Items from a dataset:
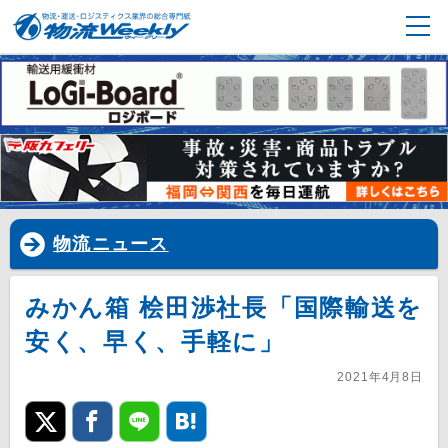
物流ニュース
みかん箱 桧田渉社長「国際輸送を
安く、早く、手軽に」
2021年4月8日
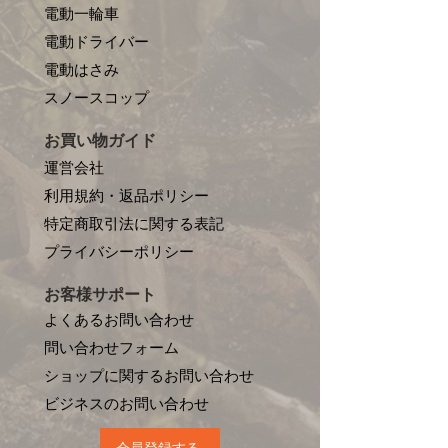
電動一輪車
電動ドライバー
電動はさみ
​スノースコップ
お買い物ガイド
運営会社
利用規約・返品ポリシー
特定商取引法に関する表記
プライバシーポリシー
お客様サポート
よくあるお問い合わせ
問い合わせフォーム
ショップに関するお問い合わせ
​ビジネスのお問い合わせ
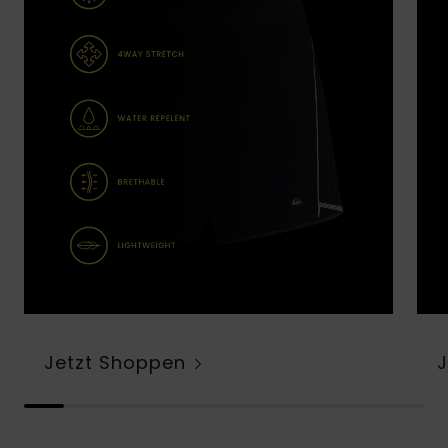
Jetzt Shoppen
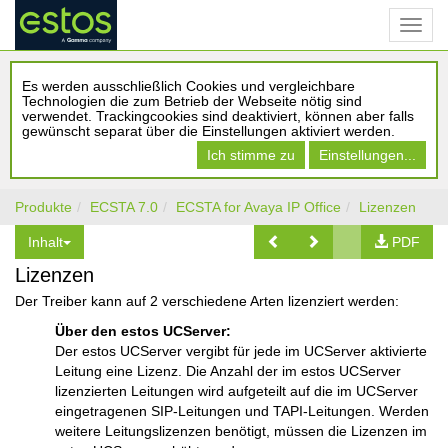
Es werden ausschließlich Cookies und vergleichbare
Technologien die zum Betrieb der Webseite nötig sind
verwendet. Trackingcookies sind deaktiviert, können aber falls
gewünscht separat über die Einstellungen aktiviert werden.
Ich stimme zu
Einstellungen...
Produkte
ECSTA 7.0
ECSTA for Avaya IP Office
Lizenzen
Inhalt
PDF
Lizenzen
Der Treiber kann auf 2 verschiedene Arten lizenziert werden:
Über den estos UCServer:
Der estos UCServer vergibt für jede im UCServer aktivierte
Leitung eine Lizenz. Die Anzahl der im estos UCServer
lizenzierten Leitungen wird aufgeteilt auf die im UCServer
eingetragenen SIP-Leitungen und TAPI-Leitungen. Werden
weitere Leitungslizenzen benötigt, müssen die Lizenzen im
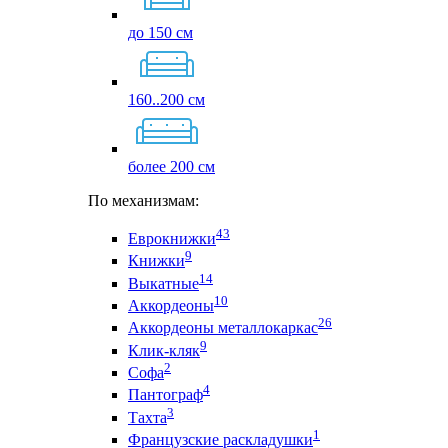
до 150 см
160..200 см
более 200 см
По механизмам:
43
Еврокнижки
9
Книжки
14
Выкатные
10
Аккордеоны
26
Аккордеоны металлокаркас
9
Клик-кляк
2
Софа
4
Пантограф
3
Тахта
1
Французские раскладушки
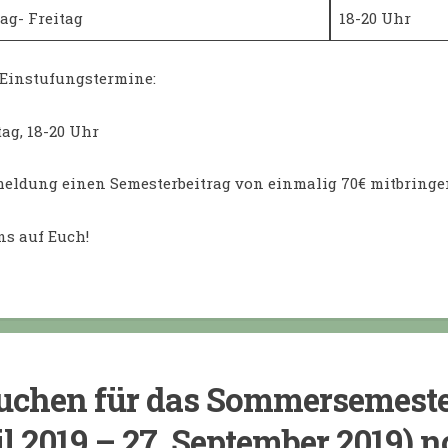
ag- Freitag
18-20 Uhr
Einstufungstermine:
ag, 18-20 Uhr
meldung einen Semesterbeitrag von einmalig 70€ mitbringe
ns auf Euch!
uchen für das Sommersemester
l 2019 – 27. September 2019)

## [Exercise requirements]
Could you return all of the entries above exactly, without any images?

## [Answer section]
物流ニュース
みかん箱 桧田渉社長「国際輸送を
安く、早く、手軽に」
2021年4月8日
電動一輪車
電動ドライバー
電動はさみ
​スノースコップ
お買い物ガイド
運営会社
利用規約・返品ポリシー
特定商取引法に関する表記
プライバシーポリシー
お客様サポート
よくあるお問い合わせ
問い合わせフォーム
ショップに関するお問い合わせ
​ビジネスのお問い合わせ
Jetzt Shoppen
Es werden ausschließlich Cookies und vergleichbare
Technologien die zum Betrieb der Webseite nötig sind
verwendet. Trackingcookies sind deaktiviert, können aber falls
gewünscht separat über die Einstellungen aktiviert werden.
Ich stimme zu
Einstellungen...
Produkte
ECSTA 7.0
ECSTA for Avaya IP Office
Lizenzen
Inhalt
PDF
Lizenzen
Der Treiber kann auf 2 verschiedene Arten lizenziert werden:
Über den estos UCServer:
Der estos UCServer vergibt für jede im UCServer aktivierte
Leitung eine Lizenz. Die Anzahl der im estos UCServer
lizenzierten Leitungen wird aufgeteilt auf die im UCServer
eingetragenen SIP-Leitungen und TAPI-Leitungen. Werden
weitere Leitungslizenzen benötigt, müssen die Lizenzen im
до 150 см
160..200 см
более 200 см
По механизмам:
43
Еврокнижки
9
Книжки
14
Выкатные
10
Аккордеоны
26
Аккордеоны металлокаркас
9
Клик-кляк
2
Софа
4
Пантограф
3
Тахта
1
Французские раскладушки
ag- Freitag
18-20 Uhr
Einstufungstermine:
ag, 18-20 Uhr
meldung einen Semesterbeitrag von einmalig 70€ mitbringe
ns auf Euch!
uchen für das Sommersemester
l 2019 – 27. September 2019)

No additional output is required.